_Requirement_
Provide an exact transcription of all the records.

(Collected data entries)

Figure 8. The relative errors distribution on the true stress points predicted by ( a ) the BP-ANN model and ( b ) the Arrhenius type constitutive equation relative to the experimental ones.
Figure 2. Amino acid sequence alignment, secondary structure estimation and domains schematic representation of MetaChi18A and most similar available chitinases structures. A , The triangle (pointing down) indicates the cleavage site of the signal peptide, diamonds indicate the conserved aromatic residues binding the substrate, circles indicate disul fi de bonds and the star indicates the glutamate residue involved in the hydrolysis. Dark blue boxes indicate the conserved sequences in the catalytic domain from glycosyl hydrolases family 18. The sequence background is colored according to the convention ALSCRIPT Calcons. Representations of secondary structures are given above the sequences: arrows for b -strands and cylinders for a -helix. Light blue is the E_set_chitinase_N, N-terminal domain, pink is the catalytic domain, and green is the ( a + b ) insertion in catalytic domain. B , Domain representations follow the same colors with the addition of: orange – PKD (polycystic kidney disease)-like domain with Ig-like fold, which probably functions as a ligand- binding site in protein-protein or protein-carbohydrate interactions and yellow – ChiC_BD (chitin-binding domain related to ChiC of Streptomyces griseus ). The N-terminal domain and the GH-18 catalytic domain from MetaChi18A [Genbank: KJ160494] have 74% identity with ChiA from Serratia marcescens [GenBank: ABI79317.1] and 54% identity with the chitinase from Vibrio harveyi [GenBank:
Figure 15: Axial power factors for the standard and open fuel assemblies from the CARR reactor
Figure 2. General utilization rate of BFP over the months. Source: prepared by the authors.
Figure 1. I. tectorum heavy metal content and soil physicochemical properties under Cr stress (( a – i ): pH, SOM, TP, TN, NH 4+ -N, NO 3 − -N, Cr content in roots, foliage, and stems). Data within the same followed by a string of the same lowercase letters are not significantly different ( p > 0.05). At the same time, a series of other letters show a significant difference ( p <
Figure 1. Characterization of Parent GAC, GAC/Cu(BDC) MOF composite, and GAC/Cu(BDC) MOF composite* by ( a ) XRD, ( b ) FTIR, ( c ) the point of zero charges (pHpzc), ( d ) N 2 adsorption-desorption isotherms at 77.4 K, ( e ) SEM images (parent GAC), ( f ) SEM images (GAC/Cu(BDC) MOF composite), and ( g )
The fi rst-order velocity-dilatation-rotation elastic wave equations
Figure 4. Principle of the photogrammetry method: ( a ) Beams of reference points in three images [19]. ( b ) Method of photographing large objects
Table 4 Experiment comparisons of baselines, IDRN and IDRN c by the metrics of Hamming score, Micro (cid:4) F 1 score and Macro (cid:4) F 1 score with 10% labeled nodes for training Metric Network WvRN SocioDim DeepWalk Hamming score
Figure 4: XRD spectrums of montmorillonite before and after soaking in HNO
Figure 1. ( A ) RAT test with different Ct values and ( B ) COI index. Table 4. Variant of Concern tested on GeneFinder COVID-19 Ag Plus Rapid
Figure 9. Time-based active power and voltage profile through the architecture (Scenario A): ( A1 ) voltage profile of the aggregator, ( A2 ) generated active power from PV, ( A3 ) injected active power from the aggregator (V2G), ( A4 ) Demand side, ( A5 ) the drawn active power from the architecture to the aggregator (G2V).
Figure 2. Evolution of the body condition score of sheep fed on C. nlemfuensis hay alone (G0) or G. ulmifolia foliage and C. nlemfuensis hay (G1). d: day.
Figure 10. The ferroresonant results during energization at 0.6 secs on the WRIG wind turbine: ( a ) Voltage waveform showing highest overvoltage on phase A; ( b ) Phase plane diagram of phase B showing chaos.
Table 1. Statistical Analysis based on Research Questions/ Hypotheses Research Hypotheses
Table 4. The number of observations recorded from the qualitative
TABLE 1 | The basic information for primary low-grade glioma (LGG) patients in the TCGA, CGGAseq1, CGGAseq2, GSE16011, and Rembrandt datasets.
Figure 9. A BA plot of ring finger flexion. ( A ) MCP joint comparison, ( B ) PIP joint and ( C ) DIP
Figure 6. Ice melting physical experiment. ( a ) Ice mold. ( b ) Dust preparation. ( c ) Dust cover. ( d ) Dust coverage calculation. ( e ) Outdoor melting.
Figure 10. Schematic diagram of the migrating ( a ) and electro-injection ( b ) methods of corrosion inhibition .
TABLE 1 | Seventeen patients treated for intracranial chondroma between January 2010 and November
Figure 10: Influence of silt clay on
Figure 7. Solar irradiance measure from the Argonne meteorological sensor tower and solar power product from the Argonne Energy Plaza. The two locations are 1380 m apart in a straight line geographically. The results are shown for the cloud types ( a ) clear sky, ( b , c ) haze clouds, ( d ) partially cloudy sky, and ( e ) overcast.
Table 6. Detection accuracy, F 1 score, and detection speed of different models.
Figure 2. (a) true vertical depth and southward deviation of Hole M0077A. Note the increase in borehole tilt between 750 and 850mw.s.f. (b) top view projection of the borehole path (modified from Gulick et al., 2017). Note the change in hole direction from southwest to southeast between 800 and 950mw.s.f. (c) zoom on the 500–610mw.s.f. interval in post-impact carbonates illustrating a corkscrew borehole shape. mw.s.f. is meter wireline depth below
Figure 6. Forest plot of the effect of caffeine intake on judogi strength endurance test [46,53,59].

_Answer for this exercise_
Figure 8. The relative errors distribution on the true stress points predicted by ( a ) the BP-ANN model and ( b ) the Arrhenius type constitutive equation relative to the experimental ones.
Figure 2. Amino acid sequence alignment, secondary structure estimation and domains schematic representation of MetaChi18A and most similar available chitinases structures. A , The triangle (pointing down) indicates the cleavage site of the signal peptide, diamonds indicate the conserved aromatic residues binding the substrate, circles indicate disul fi de bonds and the star indicates the glutamate residue involved in the hydrolysis. Dark blue boxes indicate the conserved sequences in the catalytic domain from glycosyl hydrolases family 18. The sequence background is colored according to the convention ALSCRIPT Calcons. Representations of secondary structures are given above the sequences: arrows for b -strands and cylinders for a -helix. Light blue is the E_set_chitinase_N, N-terminal domain, pink is the catalytic domain, and green is the ( a + b ) insertion in catalytic domain. B , Domain representations follow the same colors with the addition of: orange – PKD (polycystic kidney disease)-like domain with Ig-like fold, which probably functions as a ligand- binding site in protein-protein or protein-carbohydrate interactions and yellow – ChiC_BD (chitin-binding domain related to ChiC of Streptomyces griseus ). The N-terminal domain and the GH-18 catalytic domain from MetaChi18A [Genbank: KJ160494] have 74% identity with ChiA from Serratia marcescens [GenBank: ABI79317.1] and 54% identity with the chitinase from Vibrio harveyi [GenBank:
Figure 15: Axial power factors for the standard and open fuel assemblies from the CARR reactor
Figure 2. General utilization rate of BFP over the months. Source: prepared by the authors.
Figure 1. I. tectorum heavy metal content and soil physicochemical properties under Cr stress (( a – i ): pH, SOM, TP, TN, NH 4+ -N, NO 3 − -N, Cr content in roots, foliage, and stems). Data within the same followed by a string of the same lowercase letters are not significantly different ( p > 0.05). At the same time, a series of other letters show a significant difference ( p <
Figure 1. Characterization of Parent GAC, GAC/Cu(BDC) MOF composite, and GAC/Cu(BDC) MOF composite* by ( a ) XRD, ( b ) FTIR, ( c ) the point of zero charges (pHpzc), ( d ) N 2 adsorption-desorption isotherms at 77.4 K, ( e ) SEM images (parent GAC), ( f ) SEM images (GAC/Cu(BDC) MOF composite), and ( g )
The fi rst-order velocity-dilatation-rotation elastic wave equations
Figure 4. Principle of the photogrammetry method: ( a ) Beams of reference points in three images [19]. ( b ) Method of photographing large objects
Table 4 Experiment comparisons of baselines, IDRN and IDRN c by the metrics of Hamming score, Micro (cid:4) F 1 score and Macro (cid:4) F 1 score with 10% labeled nodes for training Metric Network WvRN SocioDim DeepWalk Hamming score
Figure 4: XRD spectrums of montmorillonite before and after soaking in HNO
Figure 1. ( A ) RAT test with different Ct values and ( B ) COI index. Table 4. Variant of Concern tested on GeneFinder COVID-19 Ag Plus Rapid
Figure 9. Time-based active power and voltage profile through the architecture (Scenario A): ( A1 ) voltage profile of the aggregator, ( A2 ) generated active power from PV, ( A3 ) injected active power from the aggregator (V2G), ( A4 ) Demand side, ( A5 ) the drawn active power from the architecture to the aggregator (G2V).
Figure 2. Evolution of the body condition score of sheep fed on C. nlemfuensis hay alone (G0) or G. ulmifolia foliage and C. nlemfuensis hay (G1). d: day.
Figure 10. The ferroresonant results during energization at 0.6 secs on the WRIG wind turbine: ( a ) Voltage waveform showing highest overvoltage on phase A; ( b ) Phase plane diagram of phase B showing chaos.
Table 1. Statistical Analysis based on Research Questions/ Hypotheses Research Hypotheses
Table 4. The number of observations recorded from the qualitative
TABLE 1 | The basic information for primary low-grade glioma (LGG) patients in the TCGA, CGGAseq1, CGGAseq2, GSE16011, and Rembrandt datasets.
Figure 9. A BA plot of ring finger flexion. ( A ) MCP joint comparison, ( B ) PIP joint and ( C ) DIP
Figure 6. Ice melting physical experiment. ( a ) Ice mold. ( b ) Dust preparation. ( c ) Dust cover. ( d ) Dust coverage calculation. ( e ) Outdoor melting.
Figure 10. Schematic diagram of the migrating ( a ) and electro-injection ( b ) methods of corrosion inhibition .
TABLE 1 | Seventeen patients treated for intracranial chondroma between January 2010 and November
Figure 10: Influence of silt clay on
Figure 7. Solar irradiance measure from the Argonne meteorological sensor tower and solar power product from the Argonne Energy Plaza. The two locations are 1380 m apart in a straight line geographically. The results are shown for the cloud types ( a ) clear sky, ( b , c ) haze clouds, ( d ) partially cloudy sky, and ( e ) overcast.
Table 6. Detection accuracy, F 1 score, and detection speed of different models.
Figure 2. (a) true vertical depth and southward deviation of Hole M0077A. Note the increase in borehole tilt between 750 and 850mw.s.f. (b) top view projection of the borehole path (modified from Gulick et al., 2017). Note the change in hole direction from southwest to southeast between 800 and 950mw.s.f. (c) zoom on the 500–610mw.s.f. interval in post-impact carbonates illustrating a corkscrew borehole shape. mw.s.f. is meter wireline depth below
Figure 6. Forest plot of the effect of caffeine intake on judogi strength endurance test [46,53,59].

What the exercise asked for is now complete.